A number of operators reintroduced EU roaming charges after Brexit despite promising to ditch them for good.
Lewis said he did not trust the operators to regulate themselves.
What are roaming charges and where do they apply?
Roaming describes using your phone while you are abroad. Customers are "roaming" once their phone is detected on an overseas network.
Before Brexit, UK customers travelling to the European Union were able to use their monthly allowances for calls, data and texts while they were in the EU at no extra cost.
However, since 1 January 2021, when the UK officially left the bloc, British users no longer receive free roaming in the EU by law.
In addition, certain legal protections introduced for consumers after Brexit ended on 30 June this year.
This means providers no longer have to send a text with pricing information when users begin roaming, or place a monthly cap on data roaming fees, which were previously set at £45 a month.
Firms no longer have to provide protections against inadvertent roaming, if, for example, a signal from a country across a border is stronger than the one the customer is in.
MoneySavingExpert said all networks have insisted they will keep following those rules voluntarily for now.
Which mobile networks still offer free roaming?
All of the four big UK phone operators said they would not reintroduce roaming charges after Brexit, but three of them broke that promise.
EE, Three and Vodafone have all reintroduced £2 daily EU roaming charges, according to MoneySavingExpert's report.
Smaller firms Sky Mobile and Voxi have also brought in £2 daily charges for users.
Of the four major operators, only Virgin Media 02 (formed in June 2021 when Virgin Media and O2 UK merged), still offers roaming at no extra cost.
Other providers which have no extra roaming charges include Asda Mobile, BT Mobile, Plusnet and Sainsbury's.
What advice has Martin Lewis issued?
The UK operators should be forced to make their rules about roaming clearer, said Lewis.
He also called on telecoms regulator Ofcom and the government to tighten the rules after the post-Brexit protections lapsed.

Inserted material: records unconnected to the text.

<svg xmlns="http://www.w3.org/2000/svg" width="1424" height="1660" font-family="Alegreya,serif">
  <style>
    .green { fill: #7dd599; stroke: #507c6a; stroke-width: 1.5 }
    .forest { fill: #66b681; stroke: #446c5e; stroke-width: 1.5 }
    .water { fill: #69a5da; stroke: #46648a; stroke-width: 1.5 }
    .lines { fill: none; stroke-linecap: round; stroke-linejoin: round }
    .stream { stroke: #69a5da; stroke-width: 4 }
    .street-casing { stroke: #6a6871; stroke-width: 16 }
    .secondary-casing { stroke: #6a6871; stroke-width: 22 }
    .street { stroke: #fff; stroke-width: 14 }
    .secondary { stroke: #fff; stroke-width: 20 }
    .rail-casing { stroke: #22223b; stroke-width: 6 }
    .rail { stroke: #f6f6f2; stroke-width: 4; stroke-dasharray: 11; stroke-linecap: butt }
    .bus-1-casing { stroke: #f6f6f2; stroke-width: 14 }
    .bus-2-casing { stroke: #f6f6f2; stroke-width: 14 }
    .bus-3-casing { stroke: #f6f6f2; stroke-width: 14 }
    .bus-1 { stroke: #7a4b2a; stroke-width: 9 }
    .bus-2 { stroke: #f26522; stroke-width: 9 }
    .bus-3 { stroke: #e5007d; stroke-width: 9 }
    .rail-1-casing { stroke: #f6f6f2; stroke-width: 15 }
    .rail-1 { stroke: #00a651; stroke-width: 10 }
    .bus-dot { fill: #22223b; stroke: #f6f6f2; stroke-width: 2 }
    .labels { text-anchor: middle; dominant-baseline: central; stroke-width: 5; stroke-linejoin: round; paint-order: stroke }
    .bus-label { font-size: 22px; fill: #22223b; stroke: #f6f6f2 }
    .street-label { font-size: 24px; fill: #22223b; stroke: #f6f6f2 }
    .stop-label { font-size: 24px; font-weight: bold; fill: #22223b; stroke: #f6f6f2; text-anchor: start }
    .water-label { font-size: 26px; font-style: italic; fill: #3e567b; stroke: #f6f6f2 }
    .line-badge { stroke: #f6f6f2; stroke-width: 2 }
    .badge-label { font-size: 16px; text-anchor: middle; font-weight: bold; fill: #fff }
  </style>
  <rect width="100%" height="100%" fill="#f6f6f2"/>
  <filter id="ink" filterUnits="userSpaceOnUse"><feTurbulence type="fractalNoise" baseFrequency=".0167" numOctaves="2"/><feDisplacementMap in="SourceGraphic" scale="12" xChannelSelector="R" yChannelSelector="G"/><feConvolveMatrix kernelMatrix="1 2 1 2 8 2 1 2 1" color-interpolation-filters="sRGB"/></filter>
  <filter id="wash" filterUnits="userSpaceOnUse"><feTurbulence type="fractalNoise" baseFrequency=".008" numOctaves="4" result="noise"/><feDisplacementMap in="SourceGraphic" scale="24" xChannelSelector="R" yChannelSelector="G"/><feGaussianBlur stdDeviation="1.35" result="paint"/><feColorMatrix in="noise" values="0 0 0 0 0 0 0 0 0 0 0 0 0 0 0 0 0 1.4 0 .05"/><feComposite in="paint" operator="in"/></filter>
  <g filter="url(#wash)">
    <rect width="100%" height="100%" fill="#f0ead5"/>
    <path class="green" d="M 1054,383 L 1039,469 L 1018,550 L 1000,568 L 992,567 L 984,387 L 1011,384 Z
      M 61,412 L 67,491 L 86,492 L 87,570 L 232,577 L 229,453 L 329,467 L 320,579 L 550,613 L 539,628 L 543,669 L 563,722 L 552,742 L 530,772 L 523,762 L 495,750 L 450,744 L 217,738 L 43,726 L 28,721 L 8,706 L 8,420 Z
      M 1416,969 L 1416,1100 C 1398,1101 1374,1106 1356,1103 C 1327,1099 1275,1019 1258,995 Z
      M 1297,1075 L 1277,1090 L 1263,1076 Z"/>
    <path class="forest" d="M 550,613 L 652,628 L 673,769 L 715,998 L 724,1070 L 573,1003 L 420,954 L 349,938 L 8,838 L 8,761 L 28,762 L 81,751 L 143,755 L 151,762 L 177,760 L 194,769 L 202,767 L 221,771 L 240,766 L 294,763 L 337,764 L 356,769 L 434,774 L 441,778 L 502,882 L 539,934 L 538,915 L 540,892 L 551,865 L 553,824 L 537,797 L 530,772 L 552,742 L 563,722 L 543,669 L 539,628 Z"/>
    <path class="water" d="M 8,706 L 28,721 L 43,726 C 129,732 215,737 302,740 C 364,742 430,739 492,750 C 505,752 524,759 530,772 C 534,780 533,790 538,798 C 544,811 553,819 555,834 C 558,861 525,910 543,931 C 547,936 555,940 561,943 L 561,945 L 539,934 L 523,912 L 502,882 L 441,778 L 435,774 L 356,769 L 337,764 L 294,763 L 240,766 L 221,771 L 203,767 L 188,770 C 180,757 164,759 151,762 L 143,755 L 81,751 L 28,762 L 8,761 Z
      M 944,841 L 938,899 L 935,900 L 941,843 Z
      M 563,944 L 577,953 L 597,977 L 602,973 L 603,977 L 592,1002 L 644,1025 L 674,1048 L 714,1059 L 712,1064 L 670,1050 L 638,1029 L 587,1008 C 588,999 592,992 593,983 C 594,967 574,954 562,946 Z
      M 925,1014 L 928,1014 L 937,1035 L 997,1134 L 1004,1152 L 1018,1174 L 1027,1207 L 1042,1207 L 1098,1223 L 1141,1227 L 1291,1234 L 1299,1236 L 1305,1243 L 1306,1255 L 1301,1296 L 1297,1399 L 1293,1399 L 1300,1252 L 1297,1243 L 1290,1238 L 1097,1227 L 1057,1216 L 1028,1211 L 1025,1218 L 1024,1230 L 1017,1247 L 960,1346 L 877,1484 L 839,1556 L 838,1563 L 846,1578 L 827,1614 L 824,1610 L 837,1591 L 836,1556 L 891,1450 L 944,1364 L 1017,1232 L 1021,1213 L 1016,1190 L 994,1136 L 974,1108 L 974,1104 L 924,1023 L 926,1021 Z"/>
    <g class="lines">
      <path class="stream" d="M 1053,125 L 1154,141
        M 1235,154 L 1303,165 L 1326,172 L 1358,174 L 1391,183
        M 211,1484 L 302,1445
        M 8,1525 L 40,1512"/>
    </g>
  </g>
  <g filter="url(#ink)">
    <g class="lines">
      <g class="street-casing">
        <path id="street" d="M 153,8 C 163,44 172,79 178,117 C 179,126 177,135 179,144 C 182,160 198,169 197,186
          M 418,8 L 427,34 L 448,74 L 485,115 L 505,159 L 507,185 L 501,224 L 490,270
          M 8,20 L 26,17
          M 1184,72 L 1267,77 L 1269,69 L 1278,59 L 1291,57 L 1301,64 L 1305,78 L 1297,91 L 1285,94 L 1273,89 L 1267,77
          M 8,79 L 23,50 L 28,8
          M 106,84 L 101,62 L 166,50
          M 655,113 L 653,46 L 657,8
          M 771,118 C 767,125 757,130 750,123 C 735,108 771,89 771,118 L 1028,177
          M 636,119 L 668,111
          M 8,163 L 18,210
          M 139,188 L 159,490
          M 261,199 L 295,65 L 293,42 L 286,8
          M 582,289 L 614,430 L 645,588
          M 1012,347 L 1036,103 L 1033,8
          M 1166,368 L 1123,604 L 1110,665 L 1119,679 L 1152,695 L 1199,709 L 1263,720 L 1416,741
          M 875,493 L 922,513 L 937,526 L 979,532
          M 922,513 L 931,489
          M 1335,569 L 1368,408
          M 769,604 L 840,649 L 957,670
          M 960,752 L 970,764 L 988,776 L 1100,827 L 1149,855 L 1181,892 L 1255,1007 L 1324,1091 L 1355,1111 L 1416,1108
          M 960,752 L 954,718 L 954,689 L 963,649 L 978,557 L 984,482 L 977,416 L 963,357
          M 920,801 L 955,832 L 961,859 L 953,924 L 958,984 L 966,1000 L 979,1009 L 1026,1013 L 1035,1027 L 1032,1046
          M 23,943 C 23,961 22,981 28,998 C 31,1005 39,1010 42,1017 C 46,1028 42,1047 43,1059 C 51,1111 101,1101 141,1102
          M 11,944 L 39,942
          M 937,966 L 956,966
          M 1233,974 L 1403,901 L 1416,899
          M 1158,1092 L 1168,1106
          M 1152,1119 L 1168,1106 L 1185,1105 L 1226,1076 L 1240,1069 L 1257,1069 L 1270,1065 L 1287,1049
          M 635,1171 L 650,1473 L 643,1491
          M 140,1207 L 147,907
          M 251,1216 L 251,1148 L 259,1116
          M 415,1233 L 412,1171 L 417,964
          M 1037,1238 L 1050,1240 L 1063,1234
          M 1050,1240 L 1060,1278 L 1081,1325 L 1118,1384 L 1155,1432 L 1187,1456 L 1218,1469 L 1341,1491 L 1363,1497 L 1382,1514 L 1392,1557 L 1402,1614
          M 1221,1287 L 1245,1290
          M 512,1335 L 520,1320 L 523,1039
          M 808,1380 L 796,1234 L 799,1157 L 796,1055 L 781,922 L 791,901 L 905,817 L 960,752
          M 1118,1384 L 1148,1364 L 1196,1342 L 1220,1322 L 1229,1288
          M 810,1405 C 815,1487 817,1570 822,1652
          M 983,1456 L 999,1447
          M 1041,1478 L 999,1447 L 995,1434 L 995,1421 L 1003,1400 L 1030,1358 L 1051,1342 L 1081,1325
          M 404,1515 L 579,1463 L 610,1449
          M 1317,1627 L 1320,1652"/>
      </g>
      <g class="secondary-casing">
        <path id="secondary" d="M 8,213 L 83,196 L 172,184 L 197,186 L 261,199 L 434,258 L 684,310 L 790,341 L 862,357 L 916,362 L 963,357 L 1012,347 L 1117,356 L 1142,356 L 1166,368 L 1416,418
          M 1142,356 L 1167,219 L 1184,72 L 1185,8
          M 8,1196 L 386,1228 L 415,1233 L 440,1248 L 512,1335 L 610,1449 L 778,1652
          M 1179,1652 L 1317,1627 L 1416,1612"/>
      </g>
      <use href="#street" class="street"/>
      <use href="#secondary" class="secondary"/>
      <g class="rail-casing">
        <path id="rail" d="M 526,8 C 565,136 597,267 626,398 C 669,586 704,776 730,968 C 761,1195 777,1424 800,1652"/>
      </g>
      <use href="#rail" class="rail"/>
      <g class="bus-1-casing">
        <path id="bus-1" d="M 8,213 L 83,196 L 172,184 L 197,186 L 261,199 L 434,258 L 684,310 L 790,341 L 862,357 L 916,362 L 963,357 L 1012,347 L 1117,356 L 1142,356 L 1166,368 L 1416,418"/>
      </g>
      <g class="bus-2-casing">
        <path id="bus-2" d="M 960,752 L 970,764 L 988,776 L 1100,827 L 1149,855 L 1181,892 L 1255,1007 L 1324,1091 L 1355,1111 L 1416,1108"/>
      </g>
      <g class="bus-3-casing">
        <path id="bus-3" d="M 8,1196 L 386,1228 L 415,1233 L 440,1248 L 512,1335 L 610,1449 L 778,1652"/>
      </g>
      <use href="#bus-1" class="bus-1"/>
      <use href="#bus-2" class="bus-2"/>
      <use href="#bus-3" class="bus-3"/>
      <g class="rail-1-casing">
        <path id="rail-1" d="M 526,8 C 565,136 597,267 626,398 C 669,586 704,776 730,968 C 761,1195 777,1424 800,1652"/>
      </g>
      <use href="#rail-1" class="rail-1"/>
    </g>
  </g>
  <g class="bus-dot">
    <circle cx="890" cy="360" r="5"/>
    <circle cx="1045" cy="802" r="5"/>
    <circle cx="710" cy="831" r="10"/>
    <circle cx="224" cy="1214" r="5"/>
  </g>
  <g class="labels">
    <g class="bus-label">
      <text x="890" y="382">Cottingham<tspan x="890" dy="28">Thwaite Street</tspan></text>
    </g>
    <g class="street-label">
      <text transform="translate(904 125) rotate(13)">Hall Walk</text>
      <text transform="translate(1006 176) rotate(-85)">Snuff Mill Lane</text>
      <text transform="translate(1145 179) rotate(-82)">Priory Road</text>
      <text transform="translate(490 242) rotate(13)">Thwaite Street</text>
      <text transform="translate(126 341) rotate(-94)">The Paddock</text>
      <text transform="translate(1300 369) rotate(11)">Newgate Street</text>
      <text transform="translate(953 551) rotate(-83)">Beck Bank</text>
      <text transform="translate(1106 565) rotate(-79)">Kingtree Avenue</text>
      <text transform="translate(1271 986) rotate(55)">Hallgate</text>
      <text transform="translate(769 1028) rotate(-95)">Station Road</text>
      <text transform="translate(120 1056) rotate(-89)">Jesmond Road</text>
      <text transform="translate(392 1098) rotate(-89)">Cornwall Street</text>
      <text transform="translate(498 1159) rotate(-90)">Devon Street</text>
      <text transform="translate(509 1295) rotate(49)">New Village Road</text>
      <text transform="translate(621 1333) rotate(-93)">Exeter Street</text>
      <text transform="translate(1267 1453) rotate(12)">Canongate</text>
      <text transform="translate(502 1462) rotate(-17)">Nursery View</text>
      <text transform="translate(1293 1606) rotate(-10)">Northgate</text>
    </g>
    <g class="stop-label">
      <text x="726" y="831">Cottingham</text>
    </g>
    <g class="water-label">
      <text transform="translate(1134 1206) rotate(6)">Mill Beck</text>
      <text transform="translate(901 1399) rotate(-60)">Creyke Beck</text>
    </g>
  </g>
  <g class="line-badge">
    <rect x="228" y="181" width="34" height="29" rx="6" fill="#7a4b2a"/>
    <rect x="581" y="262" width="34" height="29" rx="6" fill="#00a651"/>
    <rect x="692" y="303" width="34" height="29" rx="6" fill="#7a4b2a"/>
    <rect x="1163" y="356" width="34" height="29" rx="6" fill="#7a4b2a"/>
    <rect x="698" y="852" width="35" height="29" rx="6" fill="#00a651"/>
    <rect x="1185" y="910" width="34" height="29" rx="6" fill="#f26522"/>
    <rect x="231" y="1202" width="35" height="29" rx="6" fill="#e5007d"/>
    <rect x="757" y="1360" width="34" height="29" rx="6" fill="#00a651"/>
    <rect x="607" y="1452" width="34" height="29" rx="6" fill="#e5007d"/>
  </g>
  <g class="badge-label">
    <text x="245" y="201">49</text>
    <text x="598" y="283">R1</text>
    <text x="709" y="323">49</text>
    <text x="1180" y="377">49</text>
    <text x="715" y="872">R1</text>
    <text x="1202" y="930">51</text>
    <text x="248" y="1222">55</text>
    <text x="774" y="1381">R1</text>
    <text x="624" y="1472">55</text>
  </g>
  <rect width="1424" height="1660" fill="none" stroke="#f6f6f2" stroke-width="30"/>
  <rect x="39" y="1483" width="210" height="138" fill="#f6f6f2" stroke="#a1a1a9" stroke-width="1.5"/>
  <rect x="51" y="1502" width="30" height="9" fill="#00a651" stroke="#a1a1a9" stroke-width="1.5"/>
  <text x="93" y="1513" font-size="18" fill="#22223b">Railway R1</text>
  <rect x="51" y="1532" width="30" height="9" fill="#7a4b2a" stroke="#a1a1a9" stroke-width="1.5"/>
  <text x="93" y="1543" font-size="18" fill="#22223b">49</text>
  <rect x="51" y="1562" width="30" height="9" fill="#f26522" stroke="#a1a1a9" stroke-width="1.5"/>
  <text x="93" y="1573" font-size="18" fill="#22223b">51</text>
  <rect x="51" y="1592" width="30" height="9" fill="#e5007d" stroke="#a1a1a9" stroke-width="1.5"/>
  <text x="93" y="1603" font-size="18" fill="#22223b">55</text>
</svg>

He also said the operators could not be trusted to self-regulate as some had promised to not reintroduce roaming fees post-Brexit but had now done so.
“I’ve no faith in mobile firms to self-regulate," said Lewis.
"When we left the EU, they promised not to reintroduce European roaming charges… yet most of the big networks have broken that promise."
What about 'daily' roaming charges?
MoneySavingExpert accused different providers of using different definitions of a "day" of roaming, which it said was causing confusion and risking unexpected costs.
Its report said that while some operators define a day as 24 hours from first use, others define it as anything up to 11.59pm UK time the same day, which the consumer group claims means someone who signs up at 11.58pm would only get a minute’s worth of data before needing to pay again.
It says this is not explained in arrival texts.
“We need to ban a daily roaming fee charged for use 'up to 11.59pm’ without even mentioning in which time zone,” said Lewis.
“Instead, we recommend all providers must define a roaming ‘day’ as a 24-hour period from first use, clearly explain that in the arrival text, and alert customers at least an hour before the daily charges end.”